═══ Exercise inputs ═══

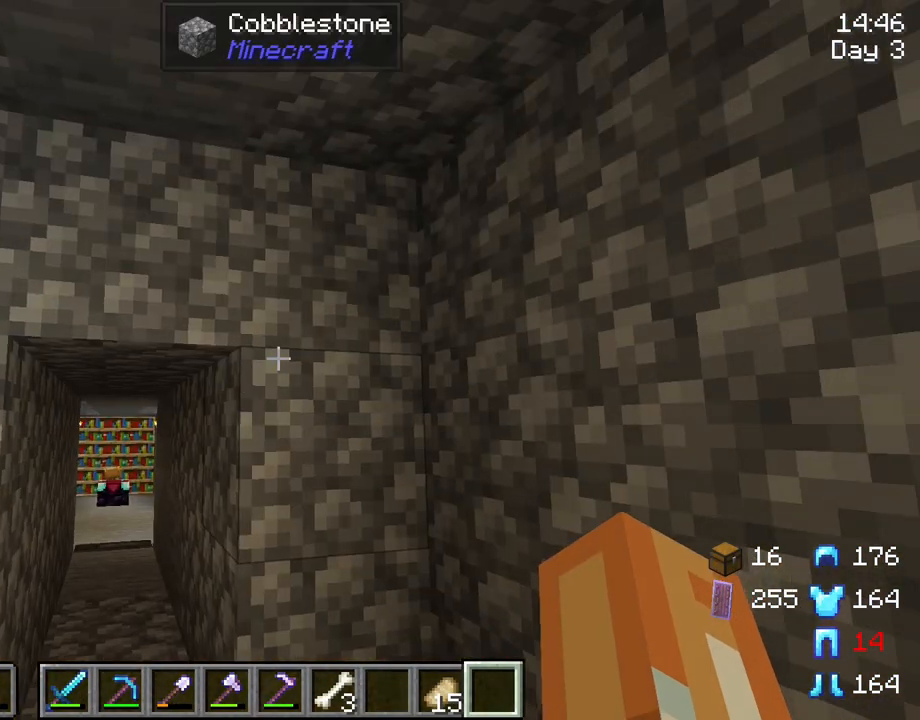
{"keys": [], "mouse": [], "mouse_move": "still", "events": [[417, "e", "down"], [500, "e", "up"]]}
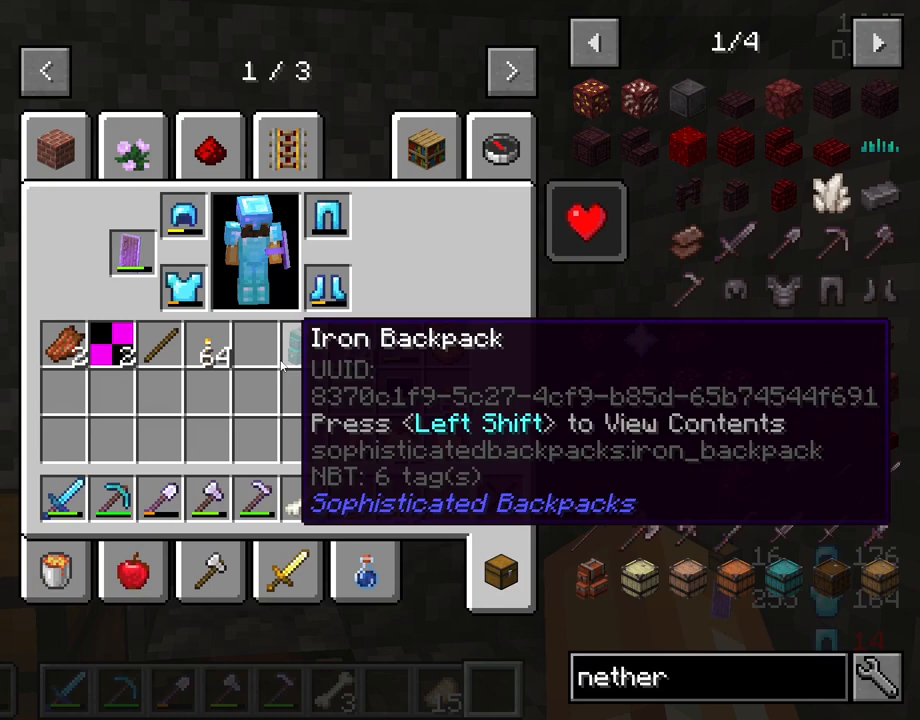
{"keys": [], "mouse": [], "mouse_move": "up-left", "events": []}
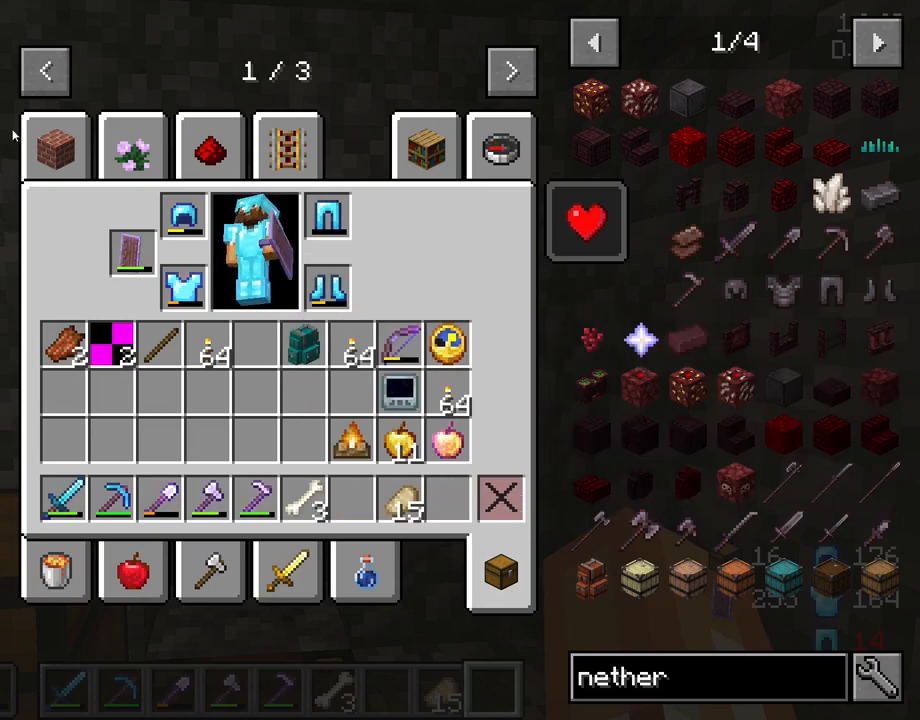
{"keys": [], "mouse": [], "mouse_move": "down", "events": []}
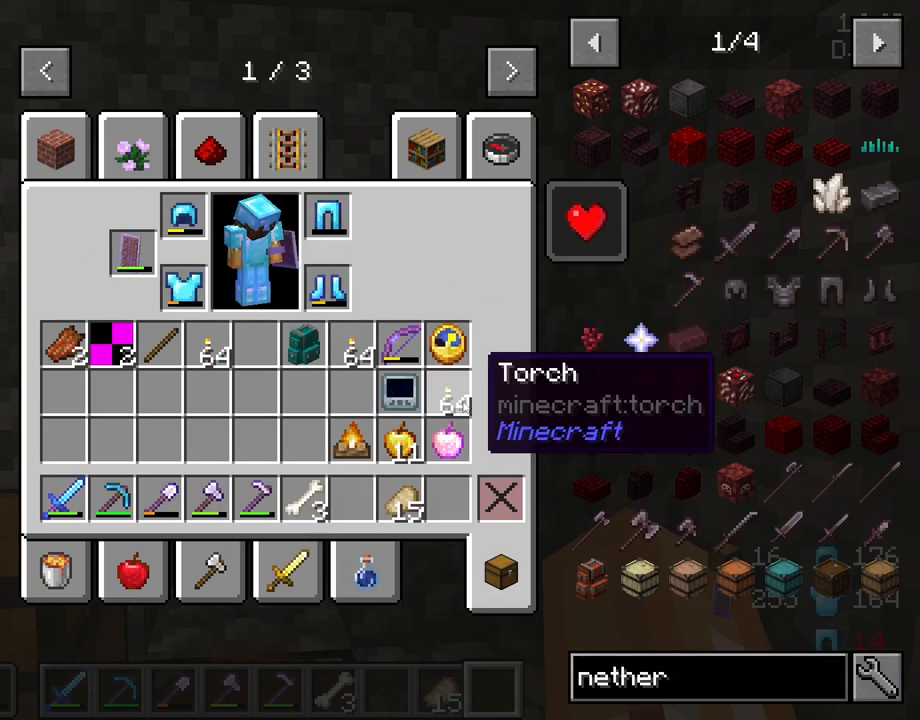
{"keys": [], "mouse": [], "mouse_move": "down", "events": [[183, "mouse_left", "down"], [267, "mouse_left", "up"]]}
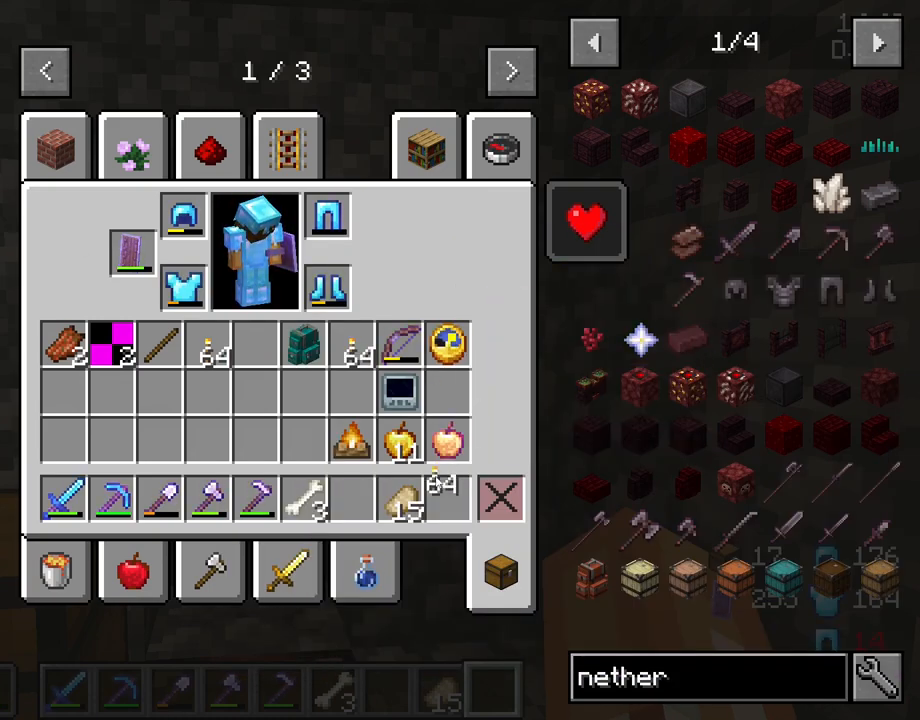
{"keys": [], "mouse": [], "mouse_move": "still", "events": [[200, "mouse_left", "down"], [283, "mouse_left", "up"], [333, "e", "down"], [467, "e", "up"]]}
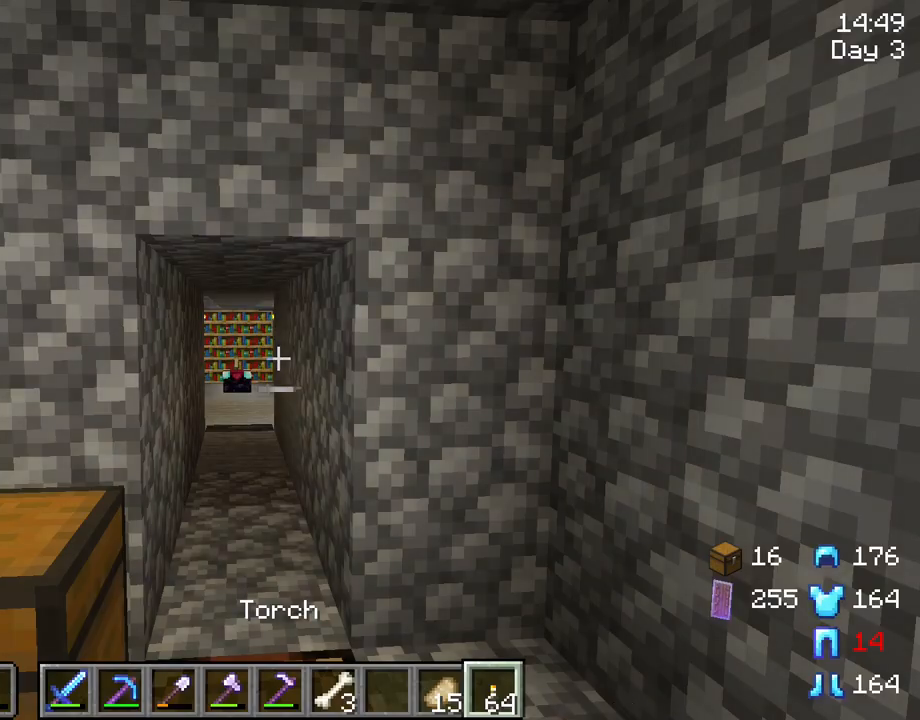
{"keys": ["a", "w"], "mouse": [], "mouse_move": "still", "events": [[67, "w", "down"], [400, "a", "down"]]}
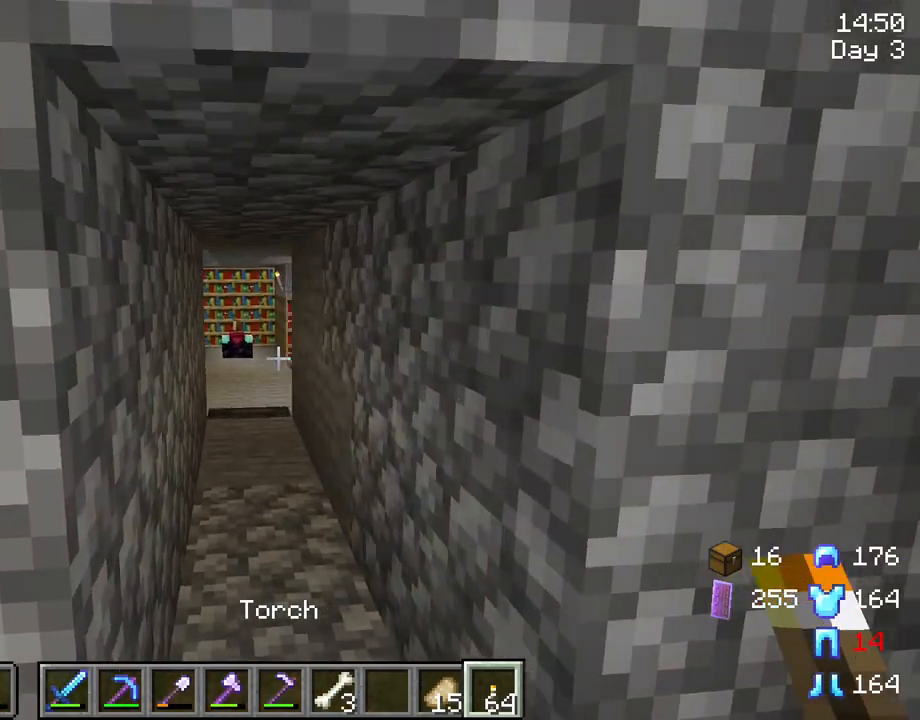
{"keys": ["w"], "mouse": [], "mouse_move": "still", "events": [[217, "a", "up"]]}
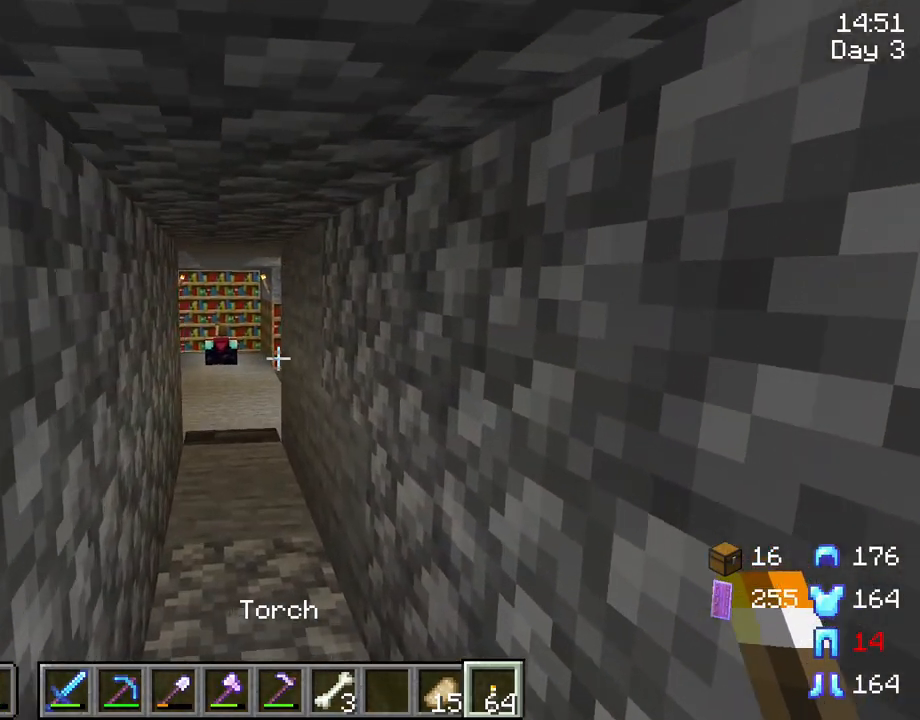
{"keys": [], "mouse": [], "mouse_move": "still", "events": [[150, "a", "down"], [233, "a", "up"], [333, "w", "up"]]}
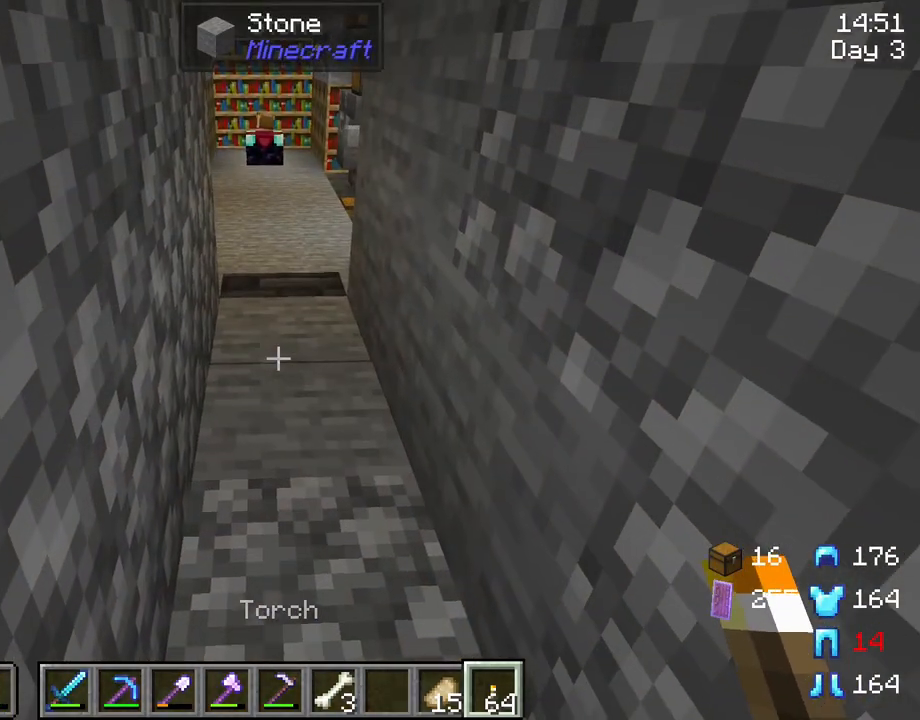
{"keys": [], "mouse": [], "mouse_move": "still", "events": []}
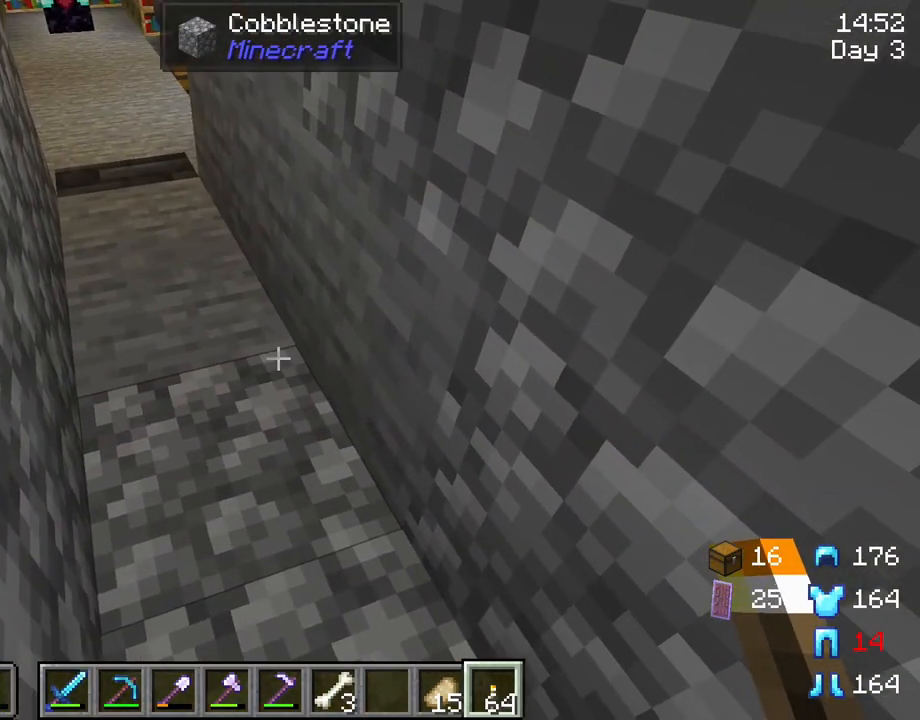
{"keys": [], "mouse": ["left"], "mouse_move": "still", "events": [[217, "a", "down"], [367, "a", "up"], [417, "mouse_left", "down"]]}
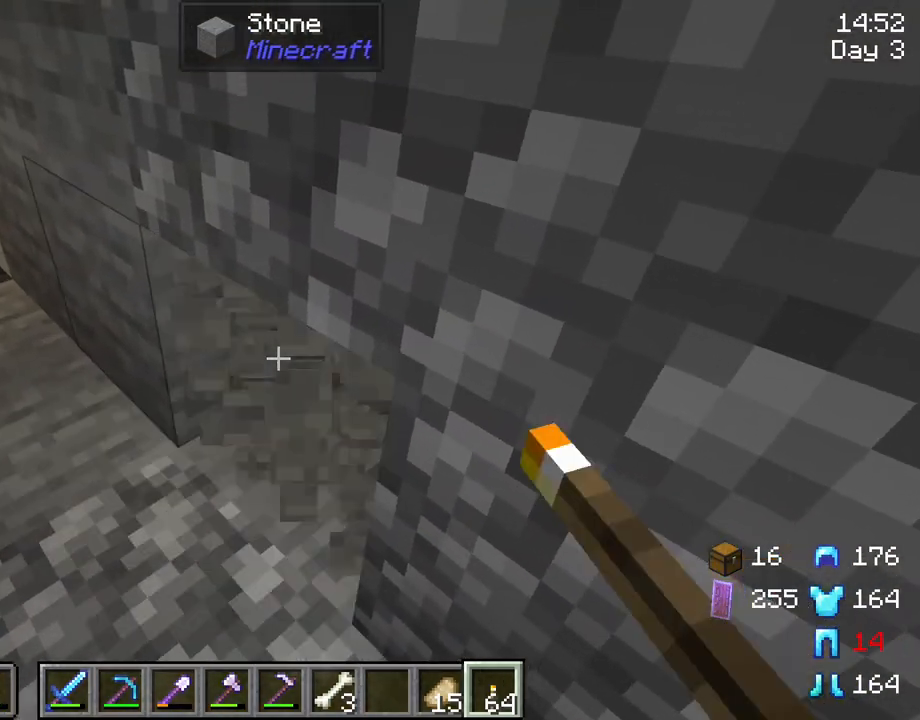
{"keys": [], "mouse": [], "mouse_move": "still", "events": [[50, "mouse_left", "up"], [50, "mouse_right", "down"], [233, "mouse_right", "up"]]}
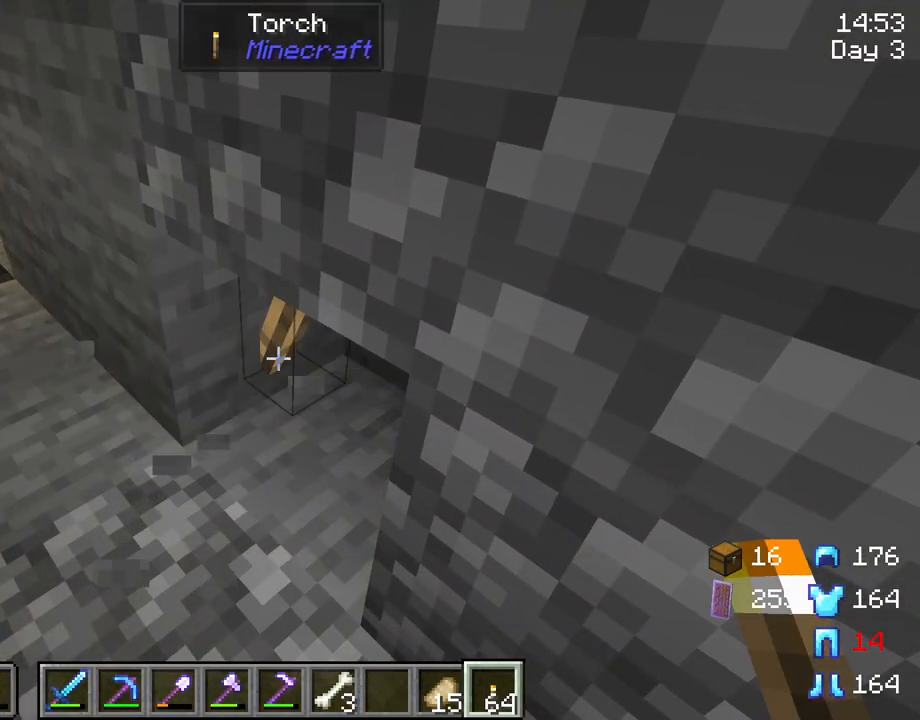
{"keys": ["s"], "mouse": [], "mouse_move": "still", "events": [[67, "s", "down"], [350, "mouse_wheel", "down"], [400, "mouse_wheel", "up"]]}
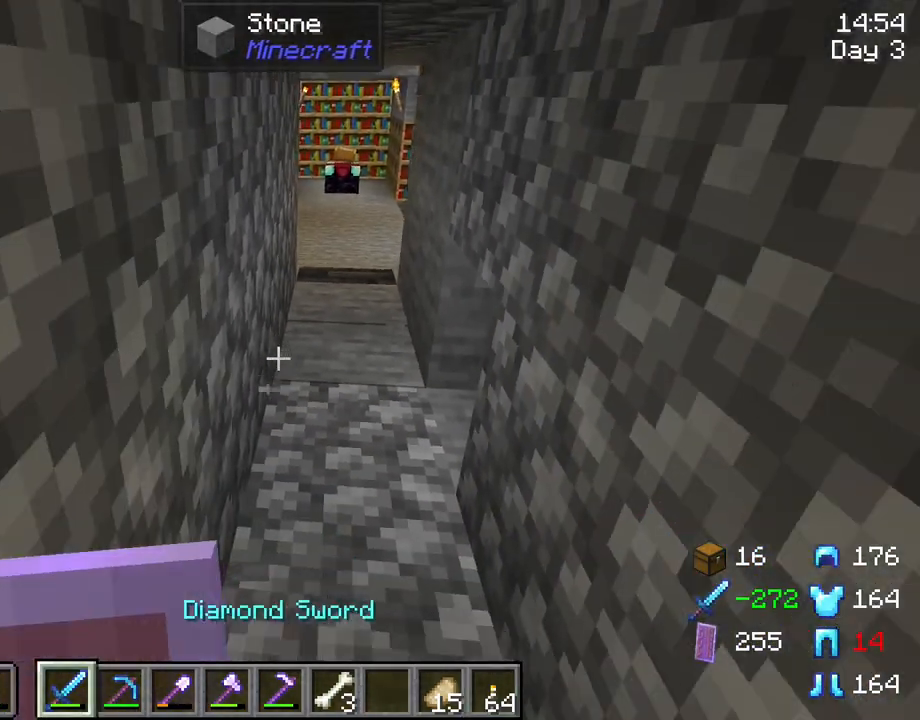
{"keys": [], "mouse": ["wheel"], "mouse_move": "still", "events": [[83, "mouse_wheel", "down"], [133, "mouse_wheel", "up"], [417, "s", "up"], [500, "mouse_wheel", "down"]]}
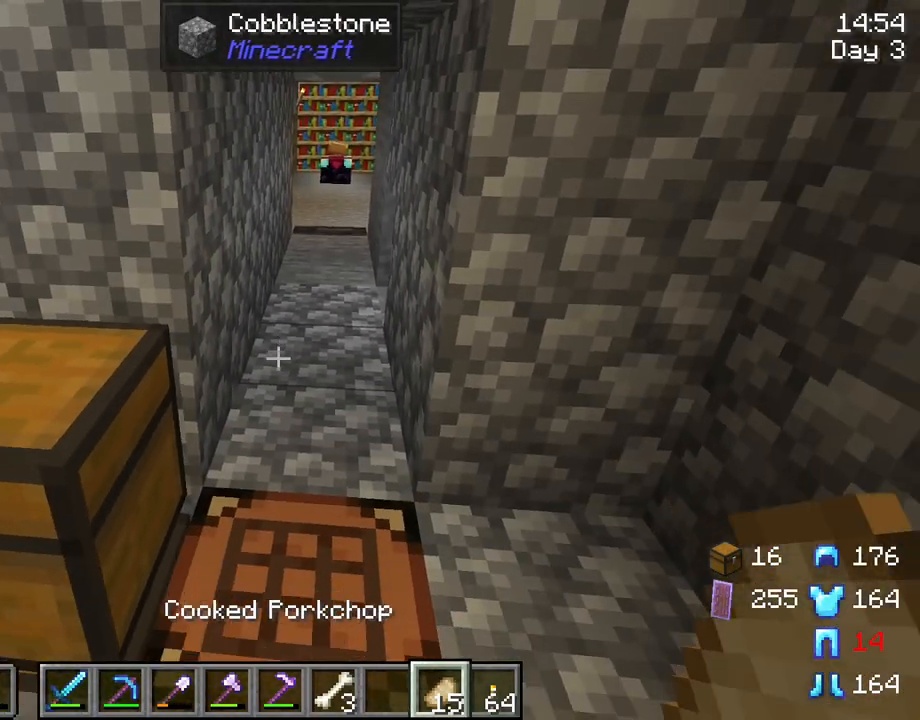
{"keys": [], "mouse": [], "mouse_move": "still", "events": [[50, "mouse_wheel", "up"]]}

═══

_Work to complete_
The records above must be repeated exactly, minus their pictures.

_Result of the exercise_
{"keys": [], "mouse": [], "mouse_move": "still", "events": [[417, "e", "down"], [500, "e", "up"]]}
{"keys": [], "mouse": [], "mouse_move": "up-left", "events": []}
{"keys": [], "mouse": [], "mouse_move": "down", "events": []}
{"keys": [], "mouse": [], "mouse_move": "down", "events": [[183, "mouse_left", "down"], [267, "mouse_left", "up"]]}
{"keys": [], "mouse": [], "mouse_move": "still", "events": [[200, "mouse_left", "down"], [283, "mouse_left", "up"], [333, "e", "down"], [467, "e", "up"]]}
{"keys": ["a", "w"], "mouse": [], "mouse_move": "still", "events": [[67, "w", "down"], [400, "a", "down"]]}
{"keys": ["w"], "mouse": [], "mouse_move": "still", "events": [[217, "a", "up"]]}
{"keys": [], "mouse": [], "mouse_move": "still", "events": [[150, "a", "down"], [233, "a", "up"], [333, "w", "up"]]}
{"keys": [], "mouse": [], "mouse_move": "still", "events": []}
{"keys": [], "mouse": ["left"], "mouse_move": "still", "events": [[217, "a", "down"], [367, "a", "up"], [417, "mouse_left", "down"]]}
{"keys": [], "mouse": [], "mouse_move": "still", "events": [[50, "mouse_left", "up"], [50, "mouse_right", "down"], [233, "mouse_right", "up"]]}
{"keys": ["s"], "mouse": [], "mouse_move": "still", "events": [[67, "s", "down"], [350, "mouse_wheel", "down"], [400, "mouse_wheel", "up"]]}
{"keys": [], "mouse": ["wheel"], "mouse_move": "still", "events": [[83, "mouse_wheel", "down"], [133, "mouse_wheel", "up"], [417, "s", "up"], [500, "mouse_wheel", "down"]]}
{"keys": [], "mouse": [], "mouse_move": "still", "events": [[50, "mouse_wheel", "up"]]}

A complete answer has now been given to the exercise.